The TV Repairman:
ESPN is providing an excellent early-season test tomorrow for hoop nuts who pride themselves in their ability to sit brain-dead for hours watching dunks and dragging of pivot feet and listening to the algebraic meanderings of the likes of Dick Vitale.
Starting at 12:30 p.m., two games from the famed Kuppenheimer Classic start the marathon: Louisville vs. Georgia Tech and UCLA vs. Georgia. Then it's on to Cincinnati at Indiana, Iowa State at Michigan and Ohio State at West Virginia. Wait, there's more! Texas vs. Utah will usher in Sunday.
This glut also will serve to ready cable viewers for four opening-round games from the Maui Classic on Monday: Memphis State vs. Chaminade at 2 p.m., Oklahoma vs. BYU at 4, Duke vs. DePaul at 9:30 and LSU vs. Stanford at midnight.
Hack your way through all this and you're apt to know what Vitale is talking about the next time he takes off on one of his seizures.
* Much of what Mike Ditka says is lost in obscenities and tobacco juice. But what the Bears coach said about NBC's coverage of last week's Chicago-Pittsburgh game is dead on. Mike complained that the net had cameras on him incessantly, waiting for an explosion. It came and went out over the airwaves, but when the coach approached the player and cleared the air, the cameras were nowhere in sight.

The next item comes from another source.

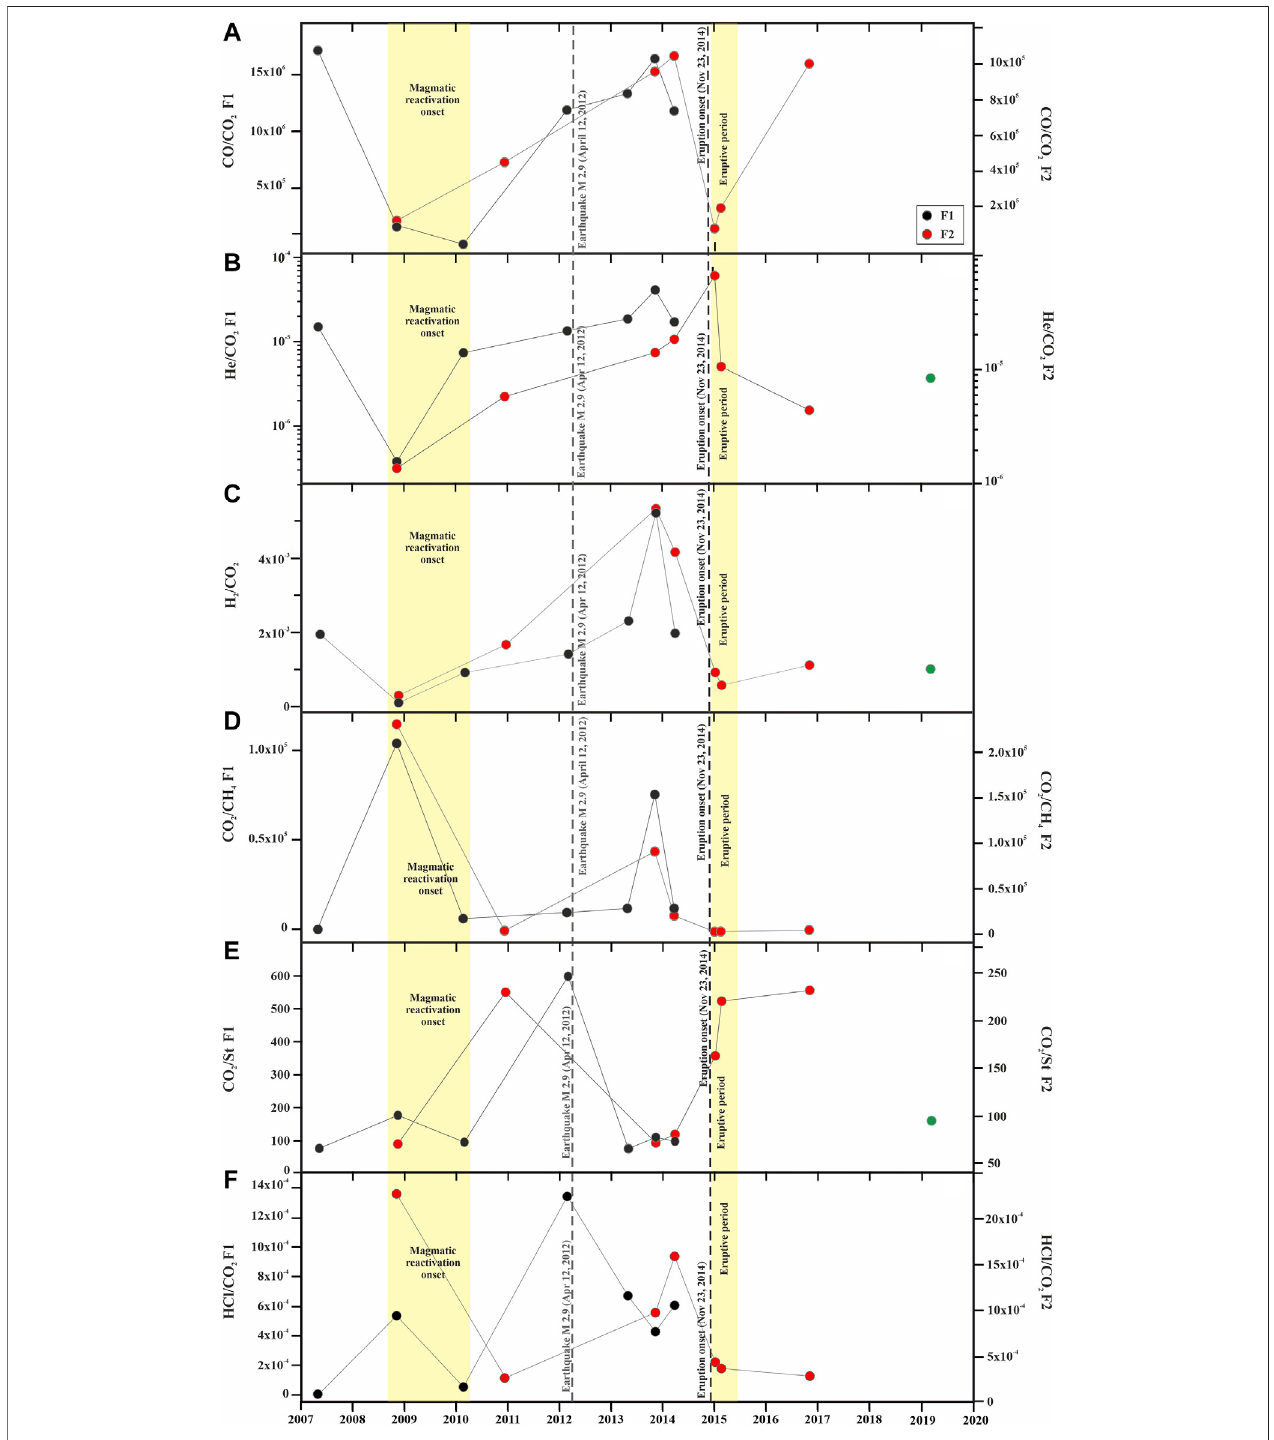
FIGURE10| Temporalevolutionof (A) CO/CO 2 , (B) He/CO 2 , (C) H 2 /CO 2 , (D) CO 2 /CH 4 , (E) CO 2 /S total (F) HCl/CO 2 ,ratiosmeasuredinthePicodoFogoF1andF2 fumarole discharges. The green dot represents data from Aiuppa et al. (2020).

* Staples of "Monday Night Football": Dan Dierdorf saying, "Now that's a well-designed play," describing a fairly sloppy flea-flicker, hardly an oddity in games these days . . . and Frank Gifford's oh-so-subtle reference to a guy having a good year: "He's working on [a trip to] Honolulu [site of the Pro Bowl]." Puts them in good with the coaches, players and wives.
* Be patient, boys and girls, just three months and two days until ESPN will be sending along a baseball game from Florida: Red Sox vs. Yankees at Fort Lauderdale, 1 p.m. That's assuming the gates of the baseball camps aren't locked, of course.
* John "Ace Hardware" Madden, usually not the wishy-washy type, says "there is a place for the instant replay" in pro football, but hedges by adding as long as it doesn't wreak havoc on the flow of the game. John must not wear a watch to work. It's still taking three hours to complete a 60-minute game and the last two minutes of both halfs run anywhere from 10 minutes to infinity.
* Please, local sportscasters (and you know who you are), pronounce the name of Sylvain Cote of the Washington Capitals CO-TAY. He's French Canadian.
* USA Network did a nice job on its final "Tuesday Night Fights" telecast of the year, alias Vinny Pazienza's comeback from a broken neck. They went heavy on Paz, but Al Albert did sneak in this information about loser Luis Santana: "He has long since become an 'opponent,' losing his last three fights and not having been in the ring for a year."
* Obviously, ESPN is unaware of the fact that sports awards shows on the tube are pre-destined losers. It's planning a 150-minute gala in March at Madison Square Garden to celebrate various sports feats of 1992 in 33 categories. Please, try to contain yourself.
* The charge of the first commissioner of hockey, Gary Bettman, is to increase the NHL's visibility at least threefold. With ESPN carrying an average rating of 1.0 for its weekly series to date, the ex-NBA man would appear to have an Everest to climb, especially with ABC talking about doing five games over the course of about seven months.
* A spokesman for CBS said, "The success of the SEC championship game [between Alabama and Florida] proves that major conference title game is a national attraction, not just a regional attraction." On the other hand, it could have meant an extremely cold and windy day in the Northeast and Midwest with nothing else but repetitious college hoops on the tube.
* Each week, publicists from the NFL joyously proclaim how fans are rushing out to the stadiums producing record throngs, blah blah blah. Almost weekly, the no-shows exceed 60,000 and, last Sunday alone, more than 125,000 failed to post (43,500 nixed the zTC Jets at home). Oh, well, maybe the TV is picking them up.
* ABC says it still doesn't have accurate ratings figures for its college football pay-per-view experiment this fall. Something about not being able to borrow use of a microscope.
* No sooner will keno be part of our everyday lives when new Simulcast Racing Network president Bob Wussler, formerly of Turner Broadcasting, will have live races all over cable TV and home viewers will be wagering using credit cards. So much for television not being a source for good, right?
* According to The New York Post, Cris Collinsworth is done as the colorman on telecasts of Notre Dame games on NBC because (a) he's too critical of the Irish, or (b) he's tired of working with the folks under the Golden Dome. Shucks, he was good, too.